Researchers at Tel Aviv University have made a discovery that could transform our understanding of genetic mutations and their role in brain development. Published in Genomic Psychiatry, the study reveals that an inherited mutation in the activity-dependent neuroprotective protein (ADNP) gene may actually provide protection against certain neurological disorders, challenging the traditional view that genetic mutations are solely harmful.
The research, led by Professor Illana Gozes, PhD, director of the Elton Laboratory for Molecular Neuroendocrinology, focuses on a mutation called ADNP_Glu931Glyfs*12. This mutation was found to enhance certain protein interactions within cells, potentially supporting brain development and adaptive behavior. “I was struck by how this particular mutation actually enhanced certain protein interactions, potentially offering protection against developmental disorders,” said Gozes. “This discovery opens up entirely new perspectives on how we view genetic variations and their impact on brain development.”
The study examined a unique case in which a mother carrying this ADNP mutation showed above-average adaptive behavior, and her child, who inherited both this protective mutation and another ADNP variant, displayed better developmental outcomes than typically seen in similar cases. This finding suggests that not all genetic mutations lead to adverse effects; instead, some may offer protective benefits that support healthy development.

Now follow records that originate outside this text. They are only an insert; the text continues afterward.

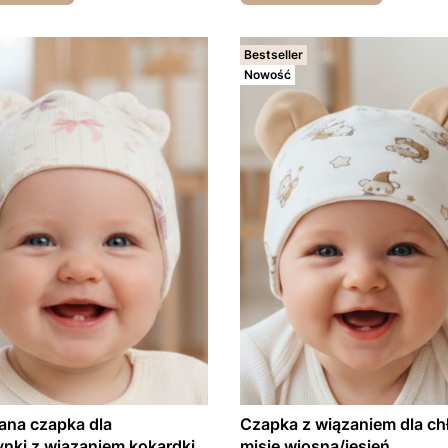
Bestseller
Nowość
a czapka dla
Czapka z wiązaniem dla ch
dziewczynki z wiązaniem kokardki
misie wiosna/jesień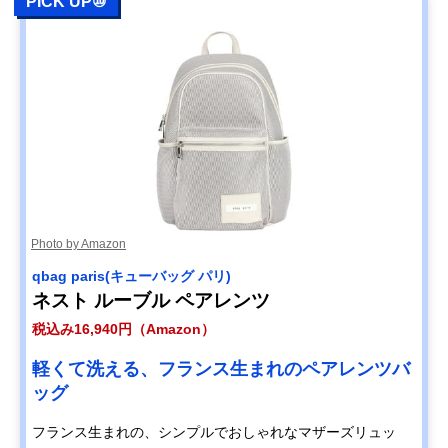
PICK UP⑩
Photo by Amazon
qbag paris(キューバッグ パリ)
ネスト ルーブル ペアレンツ
税込み16,940円（Amazon）
軽くて洗える、フランス生まれのペアレンツバ
ッグ
フランス生まれの、シンプルでおしゃれなマザーズリュッ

The scientists believe that this research has significant implications for understanding and treating ADNP syndrome, a rare genetic disorder that affects brain development. The ADNP_Glu931Glyfs*12 mutation creates an additional protein interaction site, which leads to stronger cellular connections and improved protein function. The results suggest that similar genetic variations could potentially be used to develop new therapeutic approaches for neurodevelopmental disorders.
Shula Shazman, PhD, a co-author of the study, noted that their computational modeling showed how this mutation strengthens critical cellular processes involved in brain development. “This insight raises interesting questions about the potential for identifying similar protective mutations in other genes associated with neurodevelopmental disorders,” Shazman explained.
The study highlights the potential for a more nuanced approach to genetic therapy, as it shows that some mutations may confer unexpected benefits. Gozes and her team used advanced computational modeling combined with clinical observations to reveal that genetic variations previously considered purely detrimental may, in fact, have protective properties that support brain health.
Beyond its implications for ADNP syndrome, this research challenges assumptions about genetic mutations and their impact on neurological development, encouraging further investigation into protective mutations. Professor Gozes, who also serves as VP for drug development at ExoNavis Therapeutics, is leveraging her research to develop davunetide, a neuroprotective ADNP fragment, as a treatment for ADNP syndrome and other neurodevelopmental conditions. Her research on ADNP has been essential in understanding how specific structure-function relationships in genetic mutations could lead to new therapies.
This discovery opens up new avenues in genetic research, suggesting that other seemingly harmful mutations might also hold hidden benefits that could be harnessed for therapeutic purposes in various neurological and developmental disorders.